(Dataset records)
-=-=-=-=-
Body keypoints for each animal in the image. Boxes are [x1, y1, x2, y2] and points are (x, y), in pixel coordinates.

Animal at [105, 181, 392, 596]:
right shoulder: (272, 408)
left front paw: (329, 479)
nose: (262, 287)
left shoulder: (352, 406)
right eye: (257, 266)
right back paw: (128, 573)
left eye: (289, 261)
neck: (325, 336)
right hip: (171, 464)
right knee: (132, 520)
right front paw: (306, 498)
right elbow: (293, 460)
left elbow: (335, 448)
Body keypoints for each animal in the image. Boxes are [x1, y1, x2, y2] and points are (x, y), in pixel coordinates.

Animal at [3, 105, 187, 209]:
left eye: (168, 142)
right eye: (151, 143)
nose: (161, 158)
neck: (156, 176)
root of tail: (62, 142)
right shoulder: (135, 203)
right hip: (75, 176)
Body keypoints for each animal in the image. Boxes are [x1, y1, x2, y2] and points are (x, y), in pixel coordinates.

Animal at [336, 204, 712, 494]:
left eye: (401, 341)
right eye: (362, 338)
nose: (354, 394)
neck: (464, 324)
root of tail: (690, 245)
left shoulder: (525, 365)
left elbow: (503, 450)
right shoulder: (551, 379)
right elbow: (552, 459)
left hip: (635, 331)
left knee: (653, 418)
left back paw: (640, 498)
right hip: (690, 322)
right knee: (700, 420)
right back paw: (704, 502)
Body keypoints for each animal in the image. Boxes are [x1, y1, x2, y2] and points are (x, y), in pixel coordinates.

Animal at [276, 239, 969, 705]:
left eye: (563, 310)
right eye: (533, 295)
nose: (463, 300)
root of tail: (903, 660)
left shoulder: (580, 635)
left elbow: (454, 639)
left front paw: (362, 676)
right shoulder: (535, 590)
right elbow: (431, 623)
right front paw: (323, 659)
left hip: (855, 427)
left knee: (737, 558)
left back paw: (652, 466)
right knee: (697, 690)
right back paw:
-=-=-=-=-
(What is needed):
Above are the records. Print exactly, and only, the lines from the line with "right front paw: (306, 498)" to the line with "left eye: (168, 142)", both inclusive.

(Exercise result):
right front paw: (306, 498)
right elbow: (293, 460)
left elbow: (335, 448)
Body keypoints for each animal in the image. Boxes are [x1, y1, x2, y2] and points are (x, y), in pixel coordinates.

Animal at [3, 105, 187, 209]:
left eye: (168, 142)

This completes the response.